Read more: Bloomberg, Business Week, Auto Blog

 

Congress opens can of worms over Toyota and US safety regulators

US

Toyota saved some $100 million by negotiating with US regulators for a limited recall of its 2007 Camry and Lexus ES models that were said to suffer sudden acceleration problems. These woes have come back to bite the Japanese manufacturer in 2010, after it was forced to recall millions of models in the US with similar defects, denting its 17% share of the American market. According to documents turned over to a congressional committee, the sum is listed as a monetary gain among battles that Toyota won against US regulators. But it’s now become muck that’s being raked up in the face of hearings by three separate US panels over safety concerns at Toyota.

Read more: Manufacturing Digital, The New York Times, Reuters, AP

 

Asians lead world out of recession

Southeast Asia

Taiwan, Thailand and, in all likelihood, Malaysia have led Asian economies out of recession along with China, paving the way for a global recovery on renewed demand. Asian central banks have cut interest rates to record lows and governments have bumped up spending by more than $1 trillion, allowing economies in the region to dismantle stimulus measures. Asia’s recovery is perhaps six months ahead of the US. And with higher US interest rates in the pipeline, after the Fed implemented a recent surprise hike in the bank discount rate, Asia’s central banks can look forward to more stable currencies, while better taming the prospect of galloping inflation. China, India and Vietnam are tightening lending so that quickening growth doesn’t lead to asset bubbles, after Asian stocks jumped on speculation the US will keep interest rates near current lows of less than 1%.
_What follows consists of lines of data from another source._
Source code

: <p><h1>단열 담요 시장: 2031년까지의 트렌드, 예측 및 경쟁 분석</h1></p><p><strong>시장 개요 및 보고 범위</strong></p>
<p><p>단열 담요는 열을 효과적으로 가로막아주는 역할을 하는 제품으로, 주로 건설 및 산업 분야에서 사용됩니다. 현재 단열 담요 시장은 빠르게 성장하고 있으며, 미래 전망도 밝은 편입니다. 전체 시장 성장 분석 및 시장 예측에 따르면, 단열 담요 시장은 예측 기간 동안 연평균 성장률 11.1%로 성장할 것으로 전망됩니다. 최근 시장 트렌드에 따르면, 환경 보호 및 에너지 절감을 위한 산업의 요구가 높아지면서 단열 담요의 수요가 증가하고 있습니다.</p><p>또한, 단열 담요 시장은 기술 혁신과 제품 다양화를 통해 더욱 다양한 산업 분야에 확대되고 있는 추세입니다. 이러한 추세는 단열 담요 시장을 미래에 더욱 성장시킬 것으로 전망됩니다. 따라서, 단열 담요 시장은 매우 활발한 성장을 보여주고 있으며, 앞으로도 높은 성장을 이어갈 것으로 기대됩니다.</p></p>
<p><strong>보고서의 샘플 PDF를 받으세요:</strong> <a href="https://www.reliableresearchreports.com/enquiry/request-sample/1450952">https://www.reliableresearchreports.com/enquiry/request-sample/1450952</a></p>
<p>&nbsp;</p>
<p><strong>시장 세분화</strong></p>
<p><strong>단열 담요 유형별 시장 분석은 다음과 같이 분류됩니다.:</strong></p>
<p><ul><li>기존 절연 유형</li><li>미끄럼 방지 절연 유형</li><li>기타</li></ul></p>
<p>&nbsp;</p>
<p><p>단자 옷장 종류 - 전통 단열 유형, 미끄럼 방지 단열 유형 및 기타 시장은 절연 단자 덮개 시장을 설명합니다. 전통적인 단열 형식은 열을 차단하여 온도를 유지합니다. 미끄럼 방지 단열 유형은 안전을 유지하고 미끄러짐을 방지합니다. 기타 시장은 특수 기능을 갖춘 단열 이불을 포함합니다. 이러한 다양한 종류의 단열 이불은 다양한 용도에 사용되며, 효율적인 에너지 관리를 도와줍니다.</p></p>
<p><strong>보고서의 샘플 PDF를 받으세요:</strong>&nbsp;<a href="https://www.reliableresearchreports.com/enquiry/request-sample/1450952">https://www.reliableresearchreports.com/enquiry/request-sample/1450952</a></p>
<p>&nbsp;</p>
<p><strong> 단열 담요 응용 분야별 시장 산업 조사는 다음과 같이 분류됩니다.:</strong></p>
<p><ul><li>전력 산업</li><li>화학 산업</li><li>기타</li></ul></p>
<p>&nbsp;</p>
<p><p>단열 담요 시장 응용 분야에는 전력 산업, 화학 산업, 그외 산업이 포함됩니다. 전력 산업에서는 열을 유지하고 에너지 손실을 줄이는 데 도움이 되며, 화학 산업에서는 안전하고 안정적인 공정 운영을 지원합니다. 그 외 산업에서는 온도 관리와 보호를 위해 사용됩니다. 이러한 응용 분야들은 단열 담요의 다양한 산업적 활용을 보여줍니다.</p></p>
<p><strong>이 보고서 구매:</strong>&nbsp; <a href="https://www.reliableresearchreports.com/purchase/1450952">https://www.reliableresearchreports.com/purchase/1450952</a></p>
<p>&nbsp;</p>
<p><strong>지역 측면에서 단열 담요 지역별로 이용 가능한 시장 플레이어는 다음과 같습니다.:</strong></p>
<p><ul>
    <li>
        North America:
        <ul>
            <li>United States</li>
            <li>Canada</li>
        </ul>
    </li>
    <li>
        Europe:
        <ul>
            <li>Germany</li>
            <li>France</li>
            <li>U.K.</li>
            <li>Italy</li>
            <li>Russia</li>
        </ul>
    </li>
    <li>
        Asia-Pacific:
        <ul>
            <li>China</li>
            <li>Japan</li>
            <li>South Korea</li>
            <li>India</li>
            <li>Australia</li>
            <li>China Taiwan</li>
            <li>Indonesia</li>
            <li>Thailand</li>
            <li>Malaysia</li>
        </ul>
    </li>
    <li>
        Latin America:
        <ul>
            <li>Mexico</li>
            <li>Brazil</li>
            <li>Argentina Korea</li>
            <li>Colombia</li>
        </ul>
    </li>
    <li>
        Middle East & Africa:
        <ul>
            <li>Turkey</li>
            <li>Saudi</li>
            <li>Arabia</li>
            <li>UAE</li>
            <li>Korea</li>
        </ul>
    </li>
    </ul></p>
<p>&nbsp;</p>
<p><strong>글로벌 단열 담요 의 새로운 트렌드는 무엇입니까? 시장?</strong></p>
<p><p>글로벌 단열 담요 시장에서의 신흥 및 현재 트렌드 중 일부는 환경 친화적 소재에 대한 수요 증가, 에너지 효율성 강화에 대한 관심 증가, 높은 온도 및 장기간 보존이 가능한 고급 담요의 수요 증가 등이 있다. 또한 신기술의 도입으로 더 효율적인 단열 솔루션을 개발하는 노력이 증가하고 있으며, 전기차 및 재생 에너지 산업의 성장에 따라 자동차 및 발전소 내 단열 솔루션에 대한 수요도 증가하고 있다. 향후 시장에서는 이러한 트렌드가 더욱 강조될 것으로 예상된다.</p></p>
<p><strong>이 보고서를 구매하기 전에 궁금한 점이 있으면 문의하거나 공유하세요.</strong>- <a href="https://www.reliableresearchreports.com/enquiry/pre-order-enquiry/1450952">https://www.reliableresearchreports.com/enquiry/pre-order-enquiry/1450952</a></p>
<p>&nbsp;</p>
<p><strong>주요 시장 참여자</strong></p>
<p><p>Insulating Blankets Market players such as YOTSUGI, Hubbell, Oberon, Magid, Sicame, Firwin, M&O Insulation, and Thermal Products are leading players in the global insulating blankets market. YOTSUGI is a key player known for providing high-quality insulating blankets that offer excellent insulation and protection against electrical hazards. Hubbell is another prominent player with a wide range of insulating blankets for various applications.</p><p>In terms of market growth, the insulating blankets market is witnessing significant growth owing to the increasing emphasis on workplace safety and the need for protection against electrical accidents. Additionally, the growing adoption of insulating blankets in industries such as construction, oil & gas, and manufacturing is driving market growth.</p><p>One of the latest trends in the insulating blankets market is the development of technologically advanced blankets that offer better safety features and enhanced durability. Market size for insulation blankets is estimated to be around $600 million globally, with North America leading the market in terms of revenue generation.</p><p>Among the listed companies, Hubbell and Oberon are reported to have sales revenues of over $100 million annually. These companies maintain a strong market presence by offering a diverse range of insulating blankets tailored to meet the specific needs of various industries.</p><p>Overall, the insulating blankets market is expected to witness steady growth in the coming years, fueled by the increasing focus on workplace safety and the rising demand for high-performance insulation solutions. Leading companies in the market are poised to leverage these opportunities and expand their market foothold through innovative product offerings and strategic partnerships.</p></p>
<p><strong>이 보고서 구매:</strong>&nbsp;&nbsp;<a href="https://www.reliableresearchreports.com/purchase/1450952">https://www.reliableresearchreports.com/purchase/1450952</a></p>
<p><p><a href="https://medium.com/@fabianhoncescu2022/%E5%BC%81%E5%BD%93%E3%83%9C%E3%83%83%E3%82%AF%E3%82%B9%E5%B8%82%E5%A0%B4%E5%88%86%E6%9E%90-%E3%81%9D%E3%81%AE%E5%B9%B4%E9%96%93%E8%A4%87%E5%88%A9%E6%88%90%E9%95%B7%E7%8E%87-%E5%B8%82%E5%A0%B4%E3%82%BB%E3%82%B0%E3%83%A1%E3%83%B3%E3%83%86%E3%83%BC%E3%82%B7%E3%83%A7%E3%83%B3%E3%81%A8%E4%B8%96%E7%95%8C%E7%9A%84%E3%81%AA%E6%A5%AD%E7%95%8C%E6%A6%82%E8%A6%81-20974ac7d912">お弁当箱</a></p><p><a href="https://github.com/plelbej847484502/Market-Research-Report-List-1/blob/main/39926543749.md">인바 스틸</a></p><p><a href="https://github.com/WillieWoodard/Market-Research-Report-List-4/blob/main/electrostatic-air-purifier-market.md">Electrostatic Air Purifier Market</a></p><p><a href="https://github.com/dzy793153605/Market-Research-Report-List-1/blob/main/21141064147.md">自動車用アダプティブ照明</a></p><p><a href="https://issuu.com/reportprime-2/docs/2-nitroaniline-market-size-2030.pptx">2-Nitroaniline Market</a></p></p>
Read more: Bloomberg, CNN, Reuters, Agence France-Presse

 

AOL paves way for PR journalism

US

AOL’s New York headquarters is using Web-analytics to fuel its attempt to become a “newsroom of the future”. The Internet-challenged company is trying to turn around a disastrous marriage to TimeWarner and morph into a large news agency that can take on the might of industry stalwarts such as Bloomberg and Reuters. But changing from a dinosaur to a media titan overnight will be difficult. Its dial-up Internet business is dying a slow and horrible death, so the firm wants to renew growth by creating original online content on the back of ad sales. But rather than merely write articles and post them on the Web, AOL wants software to show which pieces get most traffic, to help its corps of about 500 journalists and 3,000 freelance contributors zero in on the most popular stories. So, expect Lady Gaga to feature prominently, while Ukraine’s failed Orange Revolution and other prominent news stories get dumped. Welcome to the brave new world of PR “journalism”.

Read more: Business Week, Business Insider, ZDNet, Tech Crunch

 

China runs out of workers willing to toil in sweatshops

China

It sounds unbelievable in a country with 1.3 billion people, but China’s booming economy faces a shortage of workers in the vital Pearl River Delta manufacturing hub near Hong Kong. Estimates suggest factories need 2 million more poor migrant workers from other parts of China to meet demand. But calls for higher wages and better working conditions show many won’t work for peanuts in Dickensian conditions anymore. Orders have picked up as China’s gross domestic product growth soared to 9.7% in the latest quarter, emphatically ending the country’s already diluted experience of the global financial crisis. Migrant workers in the country’s low-value, labour-intensive manufacturing industries are now finding work at similar salaries closer to home. Maybe Africa will become the new home of industrial slavery. The World Bank chief Robert Zoellick is hoping this might be so.